2021-02-15 Thread marxin at gcc dot gnu.org via Gcc-bugs
https://gcc.gnu.org/bugzilla/show_bug.cgi?id=99092

--- Comment #2 from Martin Liška  ---
The problem is very likely in LLVM assembler, GAS works fine.
Please take a look here:
https://reviews.llvm.org/D40011

Can you please paste the output of GCC invocation with --verbose argument?
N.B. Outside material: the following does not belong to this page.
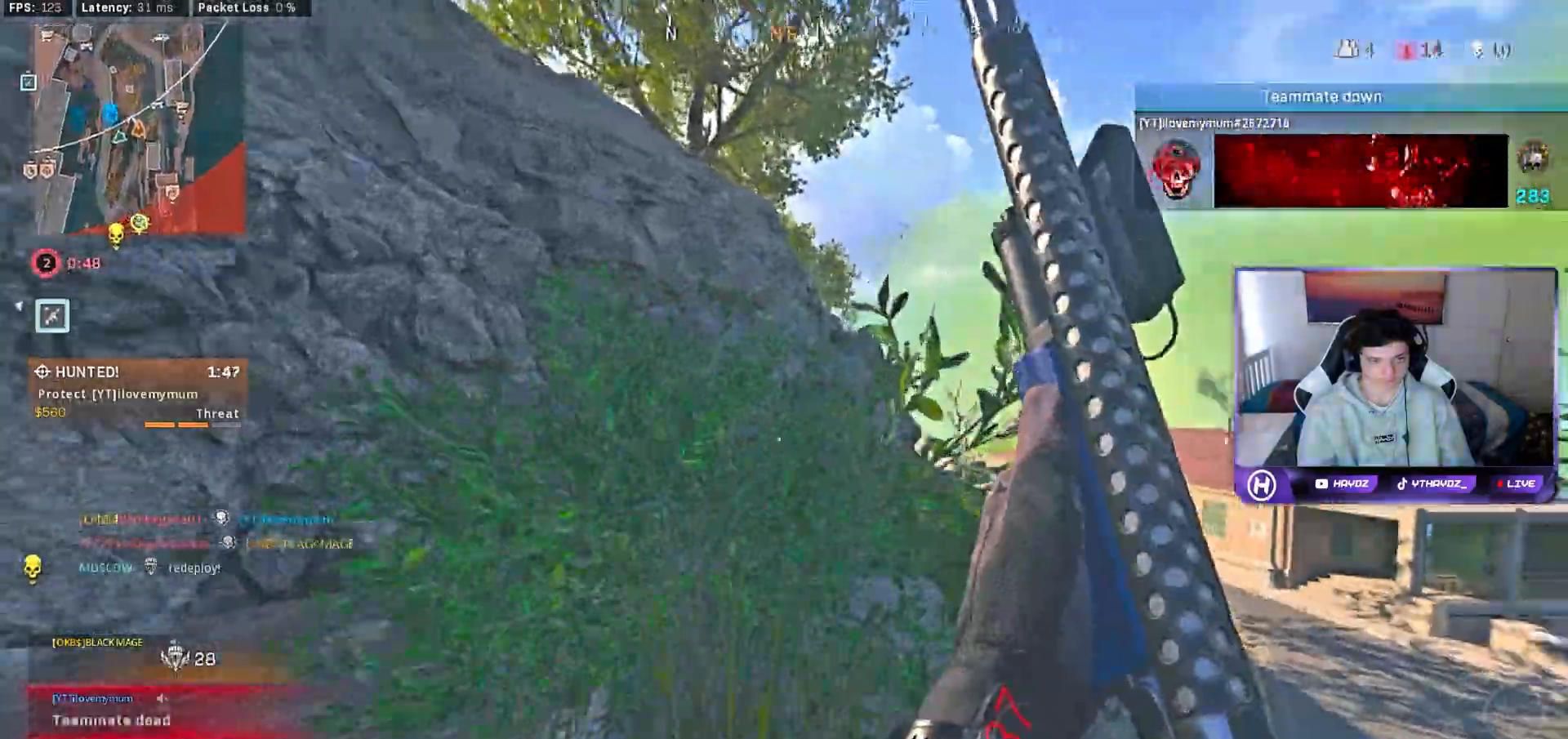
{"buttons": [], "left_stick": "up", "right_stick": "center", "events": [[83, "L3", "down"], [117, "right_stick", "center"], [183, "L3", "up"], [367, "L3", "down"], [367, "left_stick", "up"], [433, "A", "down"], [450, "L3", "up"], [500, "A", "up"]]}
[Bug target/99092] Using -O3 and -fprefetch-loop-arrays to compile BLAS on Apple M1 fails

2021-02-15 Thread rguenth at gcc dot gnu.org via Gcc-bugs
https://gcc.gnu.org/bugzilla/show_bug.cgi?id=99092

Richard Biener  changed:

   What|Removed |Added

  Component|fortran |target
 Target||aarch64
   Keywords||wrong-code

--- Comment #1 from Richard Biener  ---
sounds familiar, maybe you can try more recent GCC 10 snapshots.  target bug in
printing the asm I guess or an assembler bug in rejecting the constant.